Asked about the move from ‘reactive’ to ‘preventative’, Levitt said it is like medicine – it is better to vaccinate a person to prevent them from getting sick, than to treat that person after they get sick. 

“Under FSMA, the emphasis is on instituting proven methods to prevent harmful bacteria from getting into the food during processing, and to kill any bacteria that may originate earlier in the supply chain. This provides a far greater level of assurance that the finished product – that you and I eat – is as safe as possible,” ​he said.

“The key is that the food safety methods must be proven scientifically to work, and then monitored carefully to be sure they continue to work effectively in practice. This way the majority of effort is applied before people get sick, not afterwards.

Time to see effect

Levitt said it is natural that new FDA regulations take time for companies to implement and for the agency to enforce. 

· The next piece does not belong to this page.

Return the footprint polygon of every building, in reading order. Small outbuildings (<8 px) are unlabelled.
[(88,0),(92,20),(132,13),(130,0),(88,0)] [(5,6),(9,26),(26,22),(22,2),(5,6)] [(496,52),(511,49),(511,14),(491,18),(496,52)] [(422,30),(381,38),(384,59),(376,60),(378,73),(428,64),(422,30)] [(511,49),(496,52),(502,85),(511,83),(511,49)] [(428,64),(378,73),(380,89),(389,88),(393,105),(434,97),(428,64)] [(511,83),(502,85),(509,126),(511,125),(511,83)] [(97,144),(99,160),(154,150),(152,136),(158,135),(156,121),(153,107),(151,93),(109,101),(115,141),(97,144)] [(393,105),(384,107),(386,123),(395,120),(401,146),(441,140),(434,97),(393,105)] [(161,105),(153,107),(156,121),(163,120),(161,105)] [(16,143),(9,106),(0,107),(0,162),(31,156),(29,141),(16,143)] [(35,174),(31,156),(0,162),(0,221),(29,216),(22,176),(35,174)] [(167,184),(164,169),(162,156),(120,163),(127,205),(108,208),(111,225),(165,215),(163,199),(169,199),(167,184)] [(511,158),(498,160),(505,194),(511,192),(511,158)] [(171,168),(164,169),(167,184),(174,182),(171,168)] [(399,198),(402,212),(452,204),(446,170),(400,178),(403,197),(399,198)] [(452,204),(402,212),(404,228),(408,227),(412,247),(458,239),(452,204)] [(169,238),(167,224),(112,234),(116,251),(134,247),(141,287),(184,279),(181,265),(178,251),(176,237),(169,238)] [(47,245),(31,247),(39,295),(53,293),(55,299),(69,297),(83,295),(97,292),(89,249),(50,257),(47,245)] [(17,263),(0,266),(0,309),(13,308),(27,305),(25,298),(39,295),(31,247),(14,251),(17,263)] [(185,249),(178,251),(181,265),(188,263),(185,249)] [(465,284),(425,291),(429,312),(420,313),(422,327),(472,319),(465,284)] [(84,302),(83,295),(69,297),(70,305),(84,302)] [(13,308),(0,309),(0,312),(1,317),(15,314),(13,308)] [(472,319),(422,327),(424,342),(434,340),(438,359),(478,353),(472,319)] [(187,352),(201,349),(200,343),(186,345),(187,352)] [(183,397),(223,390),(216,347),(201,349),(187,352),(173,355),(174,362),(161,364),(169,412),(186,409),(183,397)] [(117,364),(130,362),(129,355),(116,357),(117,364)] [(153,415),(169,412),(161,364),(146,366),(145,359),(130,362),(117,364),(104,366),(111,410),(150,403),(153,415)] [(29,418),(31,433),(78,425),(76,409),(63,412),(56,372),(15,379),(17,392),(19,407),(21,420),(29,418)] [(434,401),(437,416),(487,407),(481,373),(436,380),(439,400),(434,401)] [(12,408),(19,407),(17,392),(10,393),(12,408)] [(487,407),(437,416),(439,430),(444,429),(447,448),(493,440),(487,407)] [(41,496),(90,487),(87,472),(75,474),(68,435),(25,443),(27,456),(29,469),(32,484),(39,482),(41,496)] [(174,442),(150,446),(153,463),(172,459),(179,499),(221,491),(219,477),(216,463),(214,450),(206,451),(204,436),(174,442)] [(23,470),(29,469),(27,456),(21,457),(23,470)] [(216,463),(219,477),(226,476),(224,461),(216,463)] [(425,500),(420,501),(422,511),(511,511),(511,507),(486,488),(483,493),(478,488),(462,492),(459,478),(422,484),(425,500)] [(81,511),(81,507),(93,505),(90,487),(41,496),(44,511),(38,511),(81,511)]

“FDA has partnered with academia and industry to establish a training curriculum, which will be key. FDA will also develop additional guidance documents to further educate the food industry on how to comply,” ​he said. 

“Finally, FDA has stated repeatedly that is will conduct extensive training of its own inspectors in this new food safety regulatory paradigm. So it will be a learning process all around.”

Keller and Heckman said the Foreign Supplier Verification Program (FSVP) final rule is effective January 26, 2016, but companies generally have 18 months to comply, i.e., May 28, 2017.

The final rule on the Third-Party Accreditation Program is effective January 26, 2016, although implementation depends on when FDA finalizes its model accreditation standards.

The Produce Safety Standards rule is effective January 26, 2016, but companies generally have two years to comply, i.e., January 26, 2018.